Una nueva creación para una nueva misión
Domingo de Pentecostés / Juan 20, 19-23
Evangelio: Juan 20, 19-23
Al anochecer de aquel día, el primero de la semana, estaban los discípulos en una casa, con las puertas cerradas por miedo a los judíos. Y en esto entró Jesús, se puso en medio y les dijo:
«Paz a vosotros».
Y, diciendo esto, les enseñó las manos y el costado. Y los discípulos se llenaron de alegría al ver al Señor. Jesús repitió:
«Paz a vosotros. Como el Padre me ha enviado, así también os envío yo». Y, dicho esto, exhaló su aliento sobre ellos y les dijo:
«Recibid el Espíritu Santo; a quienes les perdonéis los pecados, les quedan perdonados; a quienes se los retengáis, les quedan retenidos».
Comentario
«Hoy han llegado a su término los días de Pentecostés». De esta manera se expresa la liturgia en la antífona del magníficat de las II vísperas de la solemnidad que celebramos en este domingo para manifestar que el envío del Espíritu Santo es «para llevar a plenitud el misterio pascual» (prefacio de Pentecostés). Llegamos al culmen de la Pascua, el don maduro de la cincuentena que hemos celebrado: «Recibid el Espíritu Santo» (Jn 20, 22). Junto al cumplimiento que hace Jesús de su promesa de que volverían a verle y de que les infundiría su paz y su alegría, lleva a término la promesa de la efusión del Espíritu Santo. Jesús comunica el Espíritu Santo a sus discípulos con un gesto que nos evoca a la creación del ser humano: «Entonces el Señor Dios (…) insufló en su nariz aliento de vida; y el hombre se convirtió en ser vivo» (Gn 2, 7). Es el signo que da unidad a su misterio pascual porque refleja también la entrega del Espíritu en la cruz: «E, inclinando la cabeza, entregó el espíritu» (Jn 19, 30) y el agua que salió de su costado (cf. Jn 19, 34). Gracias a la acción del Espíritu Santo el cristiano se convierte en una nueva creación, recibe una vida nueva. Una vida que nace de su entrega hasta el extremo significada en sus llagas gloriosas. Es una vida que irrumpe en las casas cerradas trocando el miedo a la muerte por la paz y el gozo de la Resurrección. Es una alegría que nunca nos será arrebatada (cf. Jn 16, 22) porque ya no está amenazada por la muerte. Existe una relación que siempre es fuente de paz y alegría. No hay circunstancia que no sea ocasión de relación con el que es la resurrección y la vida. El mal y la muerte han sido vencidos para siempre y se ha injertado en la naturaleza humana un germen de vida eterna, anclando para siempre la esperanza a la vida. Desde que la piedra fuera quitada del sepulcro, todo es posible para Dios; si no es ahora será cuando Dios haga descender la nueva Jerusalén e instaure un cielo nuevo y una tierra nueva (cf. Ap 21, 1-2).
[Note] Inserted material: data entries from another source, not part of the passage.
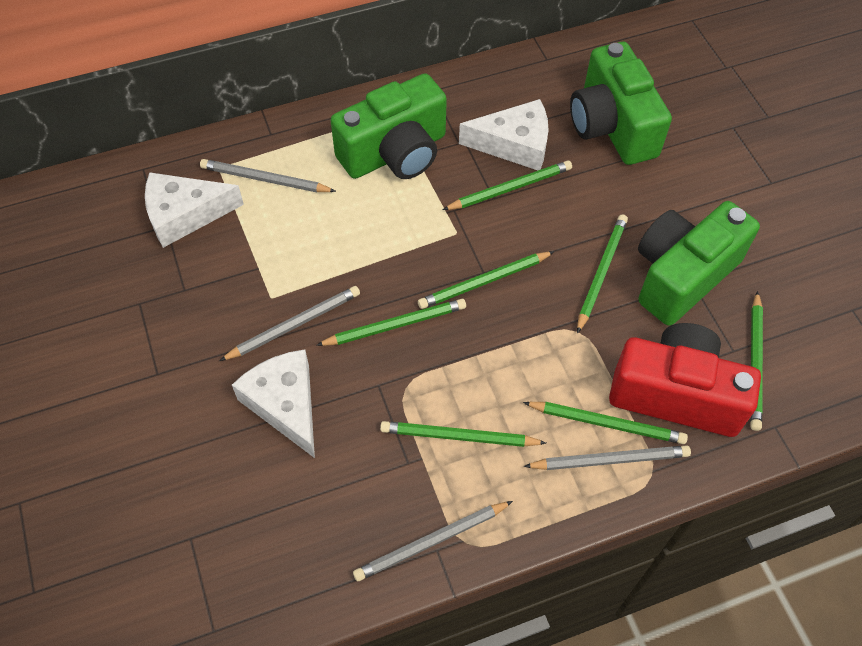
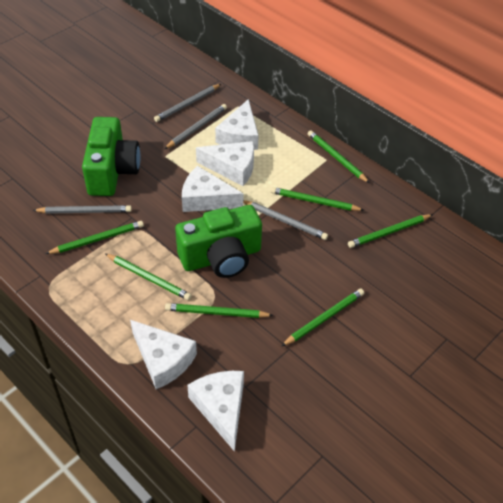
green camera: [331,73,447,179] [570,42,672,165] [638,201,760,326] = 3 -> [82,117,140,196] [175,205,262,278] = 2
red camera: [609,323,761,437] = 1 -> none = 0
white cheese: [145,172,244,248] [232,349,315,458] [459,99,549,170] = 3 -> [130,320,197,389] [182,166,243,212] [187,371,244,452] [196,141,254,186] [215,99,259,150] = 5

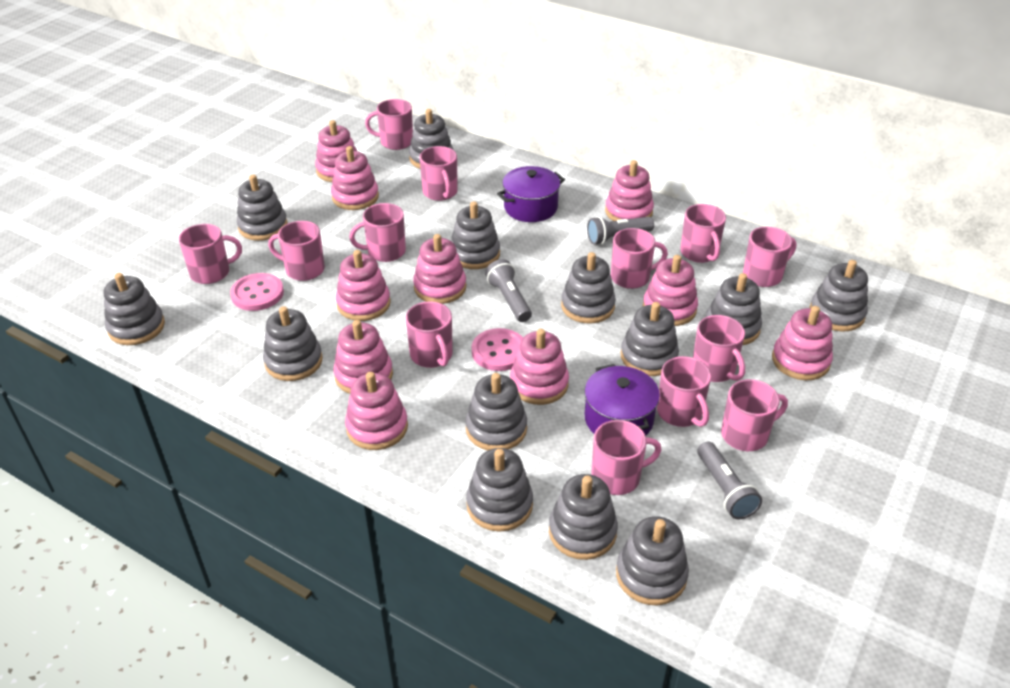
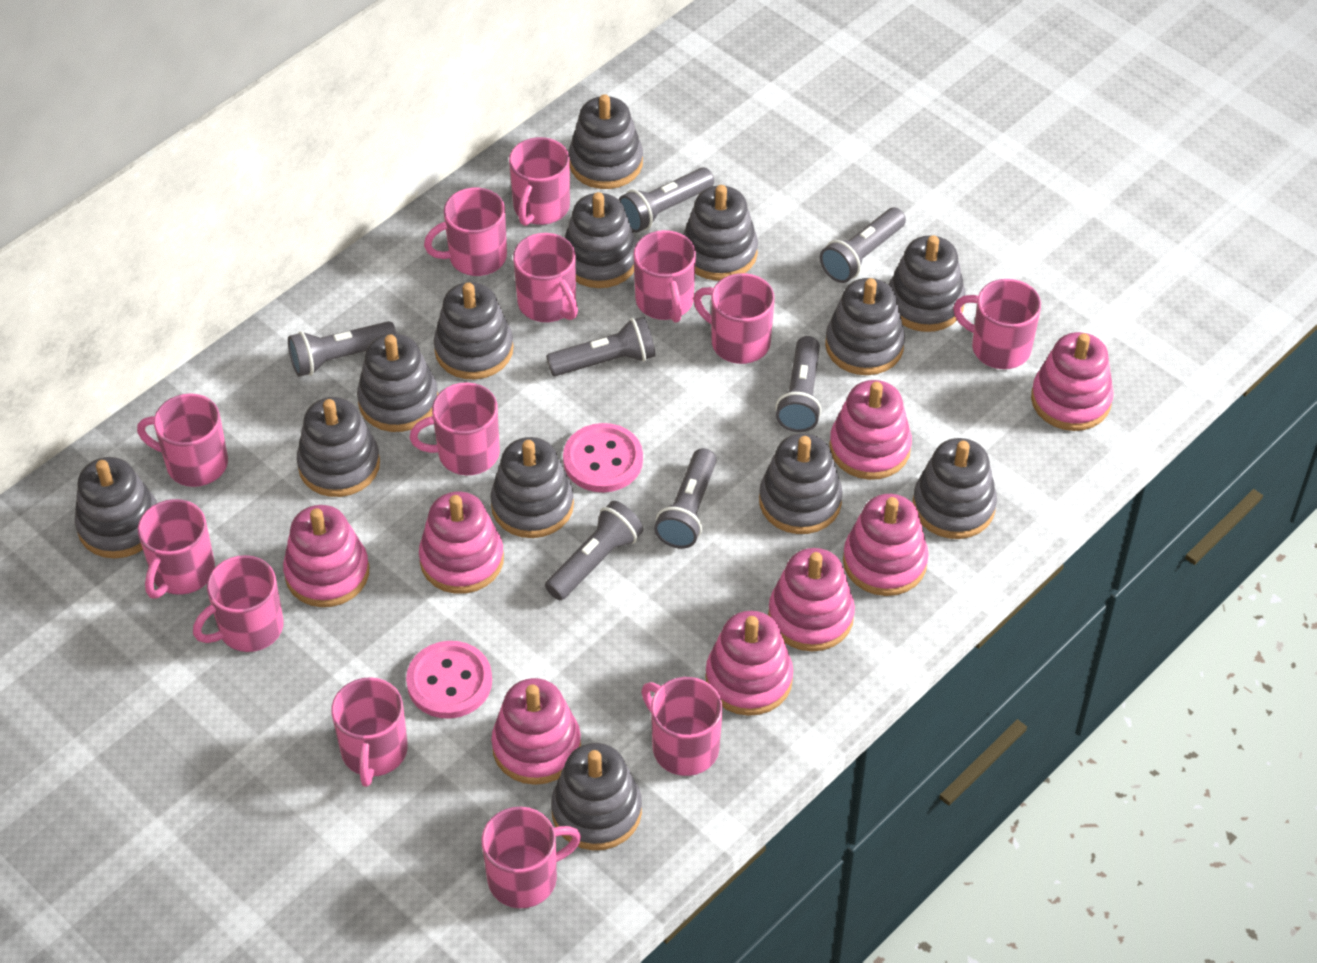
grey flashlight: [485,259,532,322] [587,216,654,245] [698,442,762,519] = 3 -> [288,321,397,377] [545,501,643,600] [546,316,656,376] [618,167,714,233] [654,448,717,549] [775,336,822,432] [820,208,906,283] = 7
pink stacking toy: [315,120,357,182] [331,146,379,210] [333,320,393,394] [336,250,391,321] [345,372,408,450] [413,234,466,304] [510,329,569,405] [605,160,654,221] [643,255,698,326] [772,306,833,380] = 10 -> [283,505,369,607] [419,491,504,594] [491,678,581,785] [705,611,793,716] [768,548,855,651] [829,380,912,480] [843,494,929,596] [1031,332,1114,431] = 8
purple pot: [497,166,565,222] [584,364,660,436] = 2 -> none = 0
«Como el Padre me ha enviado, así también os envío yo» (Jn 20, 21). Una misión nueva requería una vida nueva, un espíritu nuevo. Una misión así, sin una nueva creación, no sería ni fácil ni difícil, sería simplemente imposible. Participar de la misma misión del Hijo eterno del Padre requería la acción del Espíritu eterno del Padre. Como le dijo Jesús a Nicodemo, se trata de «nacer de nuevo», porque «lo que nace de la carne es carne, pero lo que nace del Espíritu es espíritu» (Jn 3, 6). La Iglesia celebra la fiesta de Pentecostés con la conciencia cierta de que sin la acción del Espíritu no podría llevar a cabo la misión encomendada, no tendría ningún poder para liberar al mundo del pecado y de la muerte. Pero confiada en el mandato de Cristo y en la perenne efusión del Espíritu, la Iglesia se presenta ante el mundo como la prolongación del designio salvífico de Cristo que quiere que «todos los hombres se salven y lleguen al conocimiento de la verdad» (1 Tm 2, 4).
Es el Espíritu Santo el que «infundió el conocimiento de Dios en todos los pueblos» (prefacio de Pentecostés) y, por tanto, es el verdadero protagonista de la misión eclesial. La Iglesia lo que hace es reconocer y secundar la acción del Espíritu que prepara, realiza y consolida la acción del Evangelio en el corazón de cada hombre. La Iglesia confía su testimonio, para que los hombres puedan reconocer la presencia y el amor de Dios, a la acción del Espíritu que suscita el deseo de felicidad, siembra la semilla de la Palabra y otorga la fe.